Look over the entries that follow. Report how many lines contain "dated", with nothing else.

### DATA FOR THIS EXERCISE
---+---

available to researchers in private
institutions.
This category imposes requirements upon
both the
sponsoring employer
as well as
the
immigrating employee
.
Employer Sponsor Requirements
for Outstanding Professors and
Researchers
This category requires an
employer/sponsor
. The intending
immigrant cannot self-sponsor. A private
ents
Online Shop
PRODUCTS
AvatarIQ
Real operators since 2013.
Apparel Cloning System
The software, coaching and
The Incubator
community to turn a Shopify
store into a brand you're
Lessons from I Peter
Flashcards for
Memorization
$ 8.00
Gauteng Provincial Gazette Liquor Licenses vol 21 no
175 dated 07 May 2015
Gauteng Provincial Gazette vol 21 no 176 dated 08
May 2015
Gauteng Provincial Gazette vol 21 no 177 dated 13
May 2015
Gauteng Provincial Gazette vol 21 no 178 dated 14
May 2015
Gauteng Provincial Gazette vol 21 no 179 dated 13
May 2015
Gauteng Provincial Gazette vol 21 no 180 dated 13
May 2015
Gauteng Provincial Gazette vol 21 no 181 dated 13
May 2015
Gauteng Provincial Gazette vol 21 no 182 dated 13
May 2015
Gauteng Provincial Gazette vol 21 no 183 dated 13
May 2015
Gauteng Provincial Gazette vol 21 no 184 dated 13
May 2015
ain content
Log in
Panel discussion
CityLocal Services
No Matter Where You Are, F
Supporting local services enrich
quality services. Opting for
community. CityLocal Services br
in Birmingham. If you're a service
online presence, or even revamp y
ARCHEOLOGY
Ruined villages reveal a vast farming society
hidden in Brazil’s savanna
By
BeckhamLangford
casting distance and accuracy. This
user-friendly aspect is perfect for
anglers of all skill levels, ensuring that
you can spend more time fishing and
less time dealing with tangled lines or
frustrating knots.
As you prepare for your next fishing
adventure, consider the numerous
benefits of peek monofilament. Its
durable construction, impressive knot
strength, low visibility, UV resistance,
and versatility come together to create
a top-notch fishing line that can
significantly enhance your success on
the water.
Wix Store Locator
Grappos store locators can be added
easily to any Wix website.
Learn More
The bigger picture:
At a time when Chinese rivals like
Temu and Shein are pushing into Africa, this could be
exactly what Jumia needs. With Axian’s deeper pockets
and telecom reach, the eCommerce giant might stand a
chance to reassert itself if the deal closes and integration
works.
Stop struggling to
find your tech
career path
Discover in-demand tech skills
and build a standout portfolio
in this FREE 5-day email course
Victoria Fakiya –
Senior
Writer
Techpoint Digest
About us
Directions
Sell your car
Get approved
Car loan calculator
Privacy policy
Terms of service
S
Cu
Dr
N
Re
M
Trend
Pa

---+---

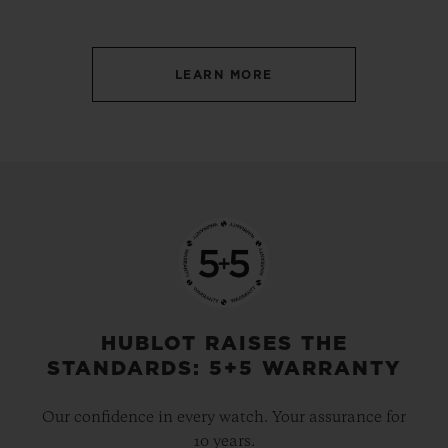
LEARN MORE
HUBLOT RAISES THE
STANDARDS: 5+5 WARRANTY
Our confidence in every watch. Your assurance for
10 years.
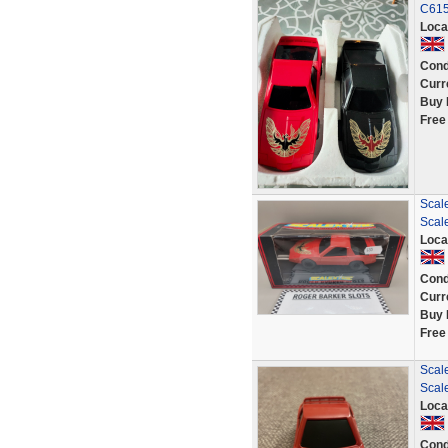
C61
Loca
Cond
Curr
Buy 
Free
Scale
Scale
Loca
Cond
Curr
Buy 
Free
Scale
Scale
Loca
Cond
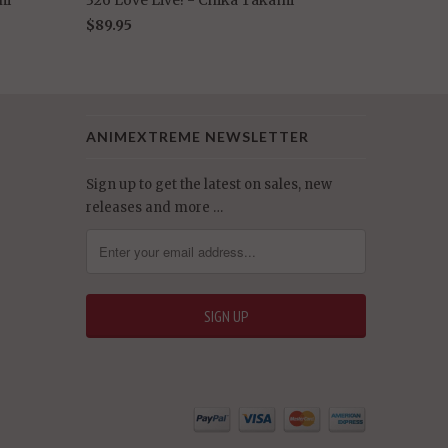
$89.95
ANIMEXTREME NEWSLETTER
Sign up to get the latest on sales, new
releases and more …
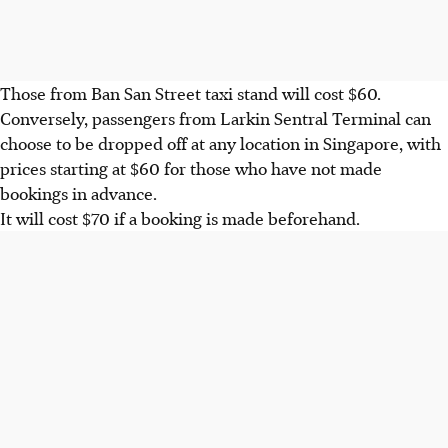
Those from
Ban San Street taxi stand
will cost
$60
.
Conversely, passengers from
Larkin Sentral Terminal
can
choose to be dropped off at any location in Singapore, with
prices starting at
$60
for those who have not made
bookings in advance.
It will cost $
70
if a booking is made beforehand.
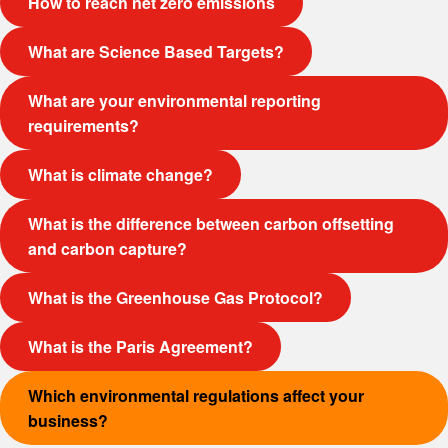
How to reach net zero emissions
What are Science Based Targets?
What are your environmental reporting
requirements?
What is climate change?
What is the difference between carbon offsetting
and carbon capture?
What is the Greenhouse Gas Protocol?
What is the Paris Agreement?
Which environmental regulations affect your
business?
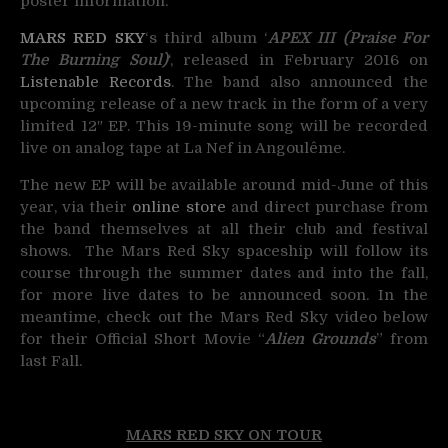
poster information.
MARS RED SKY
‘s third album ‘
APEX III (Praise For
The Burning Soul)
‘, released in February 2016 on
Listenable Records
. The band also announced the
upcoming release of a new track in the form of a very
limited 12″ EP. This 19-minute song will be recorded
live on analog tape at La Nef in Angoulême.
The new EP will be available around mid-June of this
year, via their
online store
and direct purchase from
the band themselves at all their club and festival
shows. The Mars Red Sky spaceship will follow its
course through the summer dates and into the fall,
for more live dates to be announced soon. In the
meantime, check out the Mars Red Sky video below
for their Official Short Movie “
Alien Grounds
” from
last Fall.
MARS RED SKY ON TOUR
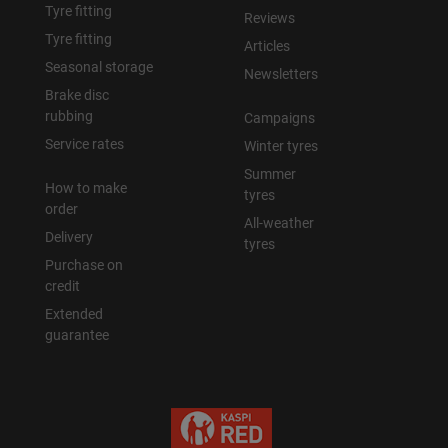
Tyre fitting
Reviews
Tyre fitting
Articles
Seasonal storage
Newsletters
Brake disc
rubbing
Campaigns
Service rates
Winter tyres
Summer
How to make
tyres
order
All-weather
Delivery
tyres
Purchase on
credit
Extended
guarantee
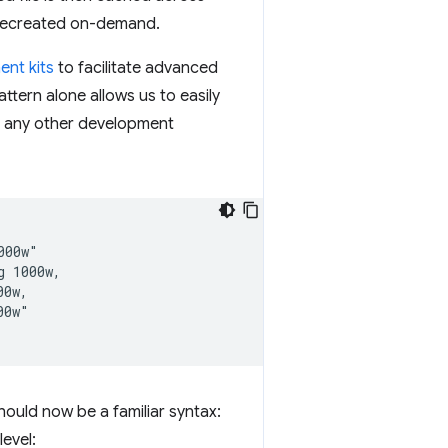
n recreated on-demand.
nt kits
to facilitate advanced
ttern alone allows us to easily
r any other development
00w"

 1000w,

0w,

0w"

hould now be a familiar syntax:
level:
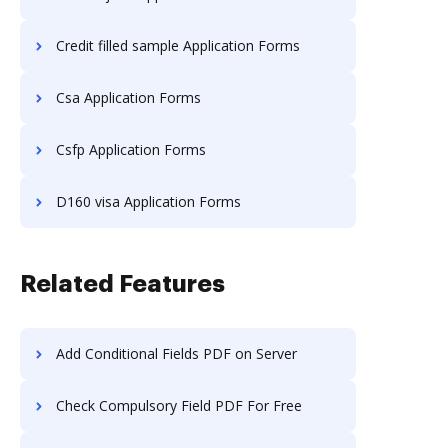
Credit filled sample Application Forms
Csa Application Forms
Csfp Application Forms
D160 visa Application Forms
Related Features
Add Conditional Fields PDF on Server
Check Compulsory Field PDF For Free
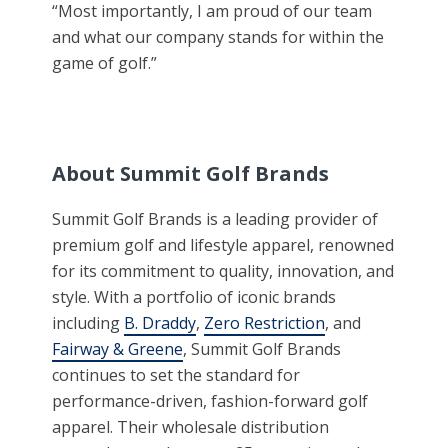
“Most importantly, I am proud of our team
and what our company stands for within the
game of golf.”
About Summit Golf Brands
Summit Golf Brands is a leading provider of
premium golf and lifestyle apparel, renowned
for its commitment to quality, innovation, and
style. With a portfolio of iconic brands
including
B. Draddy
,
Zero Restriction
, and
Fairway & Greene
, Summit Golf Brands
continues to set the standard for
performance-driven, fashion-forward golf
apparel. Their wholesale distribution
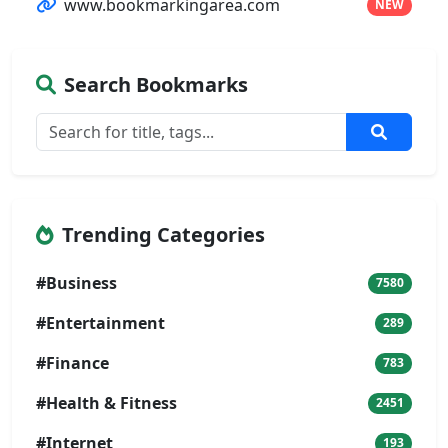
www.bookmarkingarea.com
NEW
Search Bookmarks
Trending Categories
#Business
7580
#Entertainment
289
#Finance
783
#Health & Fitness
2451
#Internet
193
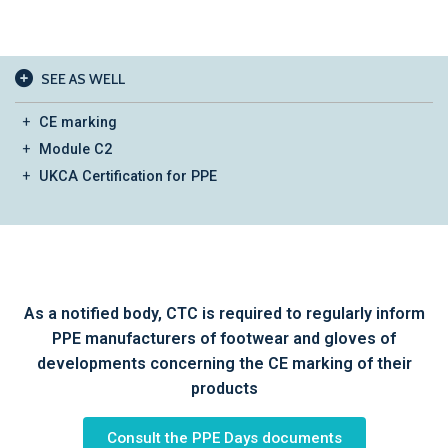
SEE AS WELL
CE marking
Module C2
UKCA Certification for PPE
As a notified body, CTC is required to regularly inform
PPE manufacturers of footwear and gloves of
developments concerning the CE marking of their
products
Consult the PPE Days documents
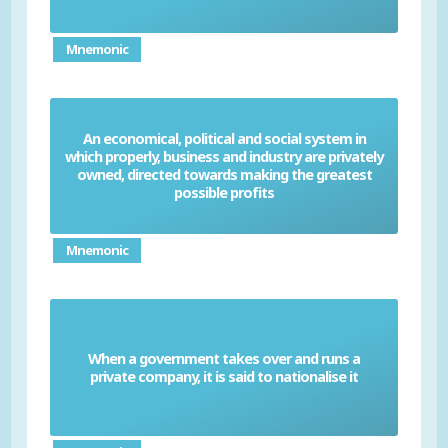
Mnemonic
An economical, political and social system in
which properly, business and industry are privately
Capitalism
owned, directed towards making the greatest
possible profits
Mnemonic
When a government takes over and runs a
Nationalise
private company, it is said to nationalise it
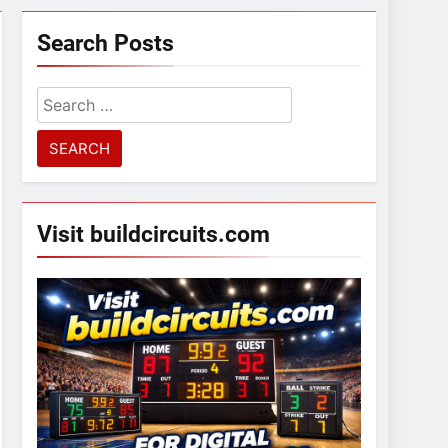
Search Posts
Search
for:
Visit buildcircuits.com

---+---

### ANSWER BELOW
10